Sowing of kharif crops like paddy has picked up in almost all states with the advancement of the southwest monsoon, Agriculture Minister Narendra Singh Tomar informed Parliament on Tuesday.
Rains were in excess after its onset in the first week of June, but the monsoon slipped into a hiatus around June 19 due to unfavourable weather patterns.
When asked if the government has assessed the impact of delayed monsoon on agriculture produce, Tomar in a written reply to the Lok Sabha said, "...it is too early to determine the impact of delayed monsoon on the agriculture produce".

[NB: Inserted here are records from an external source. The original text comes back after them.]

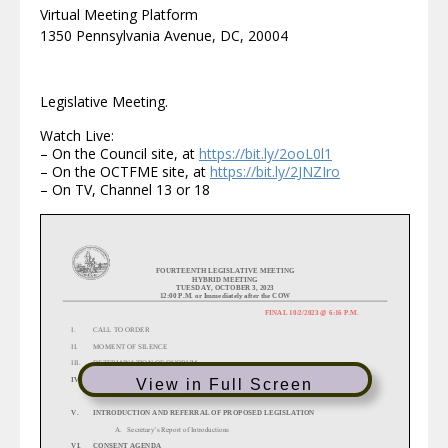
Virtual Meeting Platform
1350 Pennsylvania Avenue, DC, 20004
Legislative Meeting.
Watch Live:
– On the Council site, at
https://bit.ly/2ooL0l1
– On the OCTFME site, at
https://bit.ly/2JNZIro
– On TV, Channel 13 or 18
FOUR
TEENTH
LEGISLATIVE
MEETING
HYBRID MEETING
TUESDAY
,
OCTOBER 3,
20
2
3
12:00 P.M. or Immediately after the COW
FINAL
10/2/2023
@ 6:16 P.M.
I.
CALL TO ORDER
II.
MOMENT OF SILENCE
III.
DETERMINATION OF QUORUM
IV.
FILING OF COMMITTEE REPORTS AND SPECIAL REPORTS
View in Full Screen
A. Secretary’s Report
V. INTRODUCTION AND REFERRAL OF PROPOSED LEGISLATION
A.
Secretary’s Report of Introductions
VI.
CONSENT AGENDA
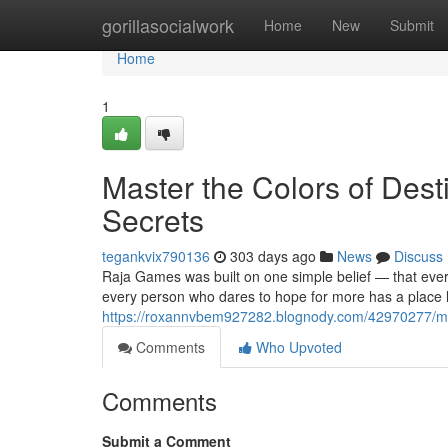
Home
gorillasocialwork
Home
New
Submit
Home
1
Master the Colors of Des
Secrets
tegankvix790136
303 days ago
News
Discuss
Raja Games was built on one simple belief — that ever
every person who dares to hope for more has a place 
https://roxannvbem927282.blognody.com/42970277/mast
Comments
Who Upvoted
Comments
Submit a Comment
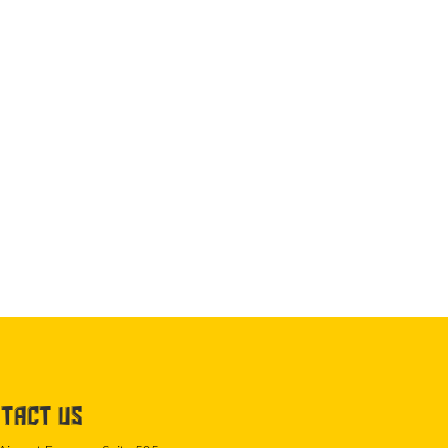
TACT US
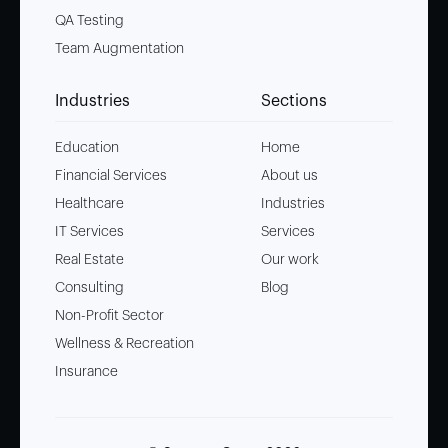
QA Testing
Team Augmentation
Industries
Sections
Education
Home
Financial Services
About us
Healthcare
Industries
IT Services
Services
Real Estate
Our work
Consulting
Blog
Non-Profit Sector
Wellness & Recreation
Insurance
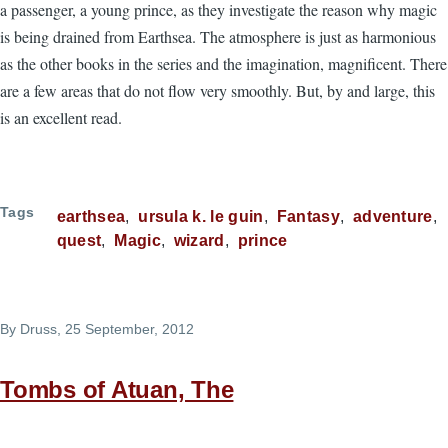
a passenger, a young prince, as they investigate the reason why magic
is being drained from Earthsea. The atmosphere is just as harmonious
as the other books in the series and the imagination, magnificent. There
are a few areas that do not flow very smoothly. But, by and large, this
is an excellent read.
Tags
earthsea
ursula k. le guin
Fantasy
adventure
quest
Magic
wizard
prince
By
Druss
, 25 September, 2012
Tombs of Atuan, The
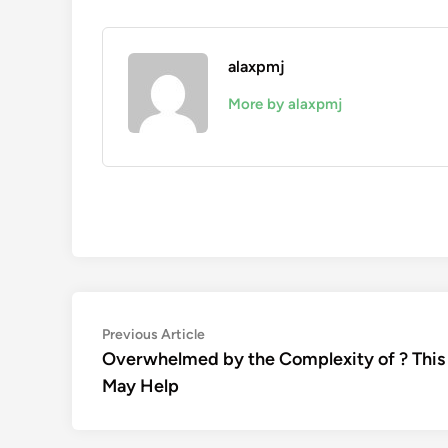
alaxpmj
More by alaxpmj
Post
Previous
Previous Article
article:
Overwhelmed by the Complexity of ? This
navigation
May Help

"However, the monsoon has now covered the entire country. Kharif crop sowing has picked up in almost all major kharif growing states with the advancement of monsoon," he said.
The minister said the Met Department has forecast the southwest monsoon to be normal this year. And the proper distribution of rainfall is more important for normal crop production.
India receives about 70 per cent of its annual rainfall during the four-month season (June-September) that is crucial for the country's agriculture-dependent economy.
Till July 23 of the ongoing kharif season, farmers had sown summer crops like paddy in 721.36 lakh hectares, down from 791.84 lakh hectares in the corresponding period of kharif season 2020.
The area sown to paddy, the main kharif crop, was down 7 per cent at 207.65 lakh hectare as against 222.88 lakh hectare in the said period, as per the ministry's data.
The minister shared that the government, meanwhile, is implementing several irrigation programmes like Pradhan Mantri Krishi Sinchayee Yojana (PMKSY), and Accelerated Irrigation Benefit Programme (AIBP).